What about the common feeling that the law is restrictive and takes away flourishing because it takes away freedom? We talk about how this feeling assumes that flourishing is found in being free and that such freedom means having no restrictions. But as we think further, it becomes apparent that all sorts of restrictions are necessary for flourishing. To flourish physically means restricting the number of hours you stay awake in a day and the type of nourishment you put in your body. To flourish as a professional musician means restricting how you use your time to ensure you can practice enough.
The right restrictions lead to the most flourishing. If a fish wants to flourish, it won’t happen by leaving the “restriction” of the ocean to explore the shore. It’ll only happen by staying within the ocean’s boundaries, because only there can the fish live to the fullest.
How Old Testament Believers Viewed the Law
This connection between the right restrictions and flourishing leads to another approach my students and I take as we process our thoughts about God’s law: We look at how Old Testament believers viewed the law to see what we can learn from their perspective.
We assume that flourishing is found in being free and that such freedom means having no restrictions. But all sorts of restrictions are necessary for flourishing.
The first place we look is Psalm 119, which is the longest psalm in the Bible and which focuses entirely on God’s law. The psalmist couldn’t be more thankful for it, more excited about it. He describes God’s law as something he thanks God for (v. 7), delights in (v. 16), longs for (v. 20), clings to (v. 31), loves (v. 47), sings about (v. 54), meditates on (v. 78), and rejoices over (v. 162).
I wonder how our view of God’s law compares. Bear in mind that the Lord provides the psalms as prayers that model how to respond to God and his commands. Psalm 119 is a prayer for us as much as for Israel. Which leads to the question we began with: Does our theology of the law have room for Psalm 119?
The Law: A Window into the Lord’s Good Values
The psalmist can have such a positive perspective of the law because he understands two realities. First, the Lord’s laws reflect the Lord’s values. That’s how laws work. Why do we have laws today against murder? We value life. Why do we have laws against stealing? We value the right to private property.
This brings us to the second reality the psalmist understood: The Lord’s values are good. “You are good and do good; teach me your statutes” (119:68). In other words, “Your laws, which reflect your values, are a window into your goodness. And because that’s true, bury them deep into my heart, because following these laws must ultimately be for my good and flourishing!” The book of Psalms begins by making this very point:
Blessed is the one . . . whose delight is in the law of the LORD,
and who meditates on his law day and night.

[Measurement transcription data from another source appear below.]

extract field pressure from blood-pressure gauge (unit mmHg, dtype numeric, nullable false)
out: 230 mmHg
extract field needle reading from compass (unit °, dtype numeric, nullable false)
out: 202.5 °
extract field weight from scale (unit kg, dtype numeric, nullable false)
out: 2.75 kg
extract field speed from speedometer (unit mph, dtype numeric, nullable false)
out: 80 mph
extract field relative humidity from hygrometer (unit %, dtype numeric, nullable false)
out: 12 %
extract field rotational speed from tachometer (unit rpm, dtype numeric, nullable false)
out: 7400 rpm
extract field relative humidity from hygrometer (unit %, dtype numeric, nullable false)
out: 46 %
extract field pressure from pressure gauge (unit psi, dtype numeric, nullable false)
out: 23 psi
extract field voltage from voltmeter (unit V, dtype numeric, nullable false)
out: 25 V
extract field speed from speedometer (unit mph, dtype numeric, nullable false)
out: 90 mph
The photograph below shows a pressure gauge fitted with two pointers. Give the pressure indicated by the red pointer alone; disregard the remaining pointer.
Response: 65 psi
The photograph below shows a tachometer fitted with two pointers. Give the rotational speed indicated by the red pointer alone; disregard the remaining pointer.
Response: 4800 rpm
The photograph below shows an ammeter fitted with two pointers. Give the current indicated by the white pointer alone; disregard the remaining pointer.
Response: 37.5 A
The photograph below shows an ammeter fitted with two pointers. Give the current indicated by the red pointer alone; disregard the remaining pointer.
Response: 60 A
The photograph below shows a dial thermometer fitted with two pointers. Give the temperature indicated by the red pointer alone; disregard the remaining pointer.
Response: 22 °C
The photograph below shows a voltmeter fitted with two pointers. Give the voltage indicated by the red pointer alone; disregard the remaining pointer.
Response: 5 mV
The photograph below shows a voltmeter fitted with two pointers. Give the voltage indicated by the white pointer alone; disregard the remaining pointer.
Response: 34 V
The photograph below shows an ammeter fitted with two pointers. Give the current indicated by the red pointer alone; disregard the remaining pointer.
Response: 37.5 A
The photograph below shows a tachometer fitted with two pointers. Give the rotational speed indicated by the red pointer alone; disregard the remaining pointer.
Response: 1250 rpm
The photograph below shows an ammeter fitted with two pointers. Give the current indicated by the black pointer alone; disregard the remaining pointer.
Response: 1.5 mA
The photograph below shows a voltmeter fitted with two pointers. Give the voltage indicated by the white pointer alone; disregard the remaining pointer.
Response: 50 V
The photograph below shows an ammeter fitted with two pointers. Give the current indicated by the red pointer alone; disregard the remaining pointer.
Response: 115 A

That person is like a tree planted by streams of water,
which yields its fruit in season
and whose leaf does not wither—
whatever they do prospers. (1:1–3, NIV)
Fruitful. Flourishing. That’s where God’s good laws lead. Why? Because true freedom isn’t the absence of restrictions but the ability to run in the paths you were made for. God’s laws mark out those paths—and he gives them to us in his goodness so we might flourish.
Yes, we’re under a new covenant, not the old, so we aren’t bound by Old Testament laws the way that an Israelite was. But because these laws are still a window into the Lord’s values, the believer today will want to study them, understand them, and seek to embody the values they contain, knowing that to imitate the Lord’s values is to walk in a field of flourishing.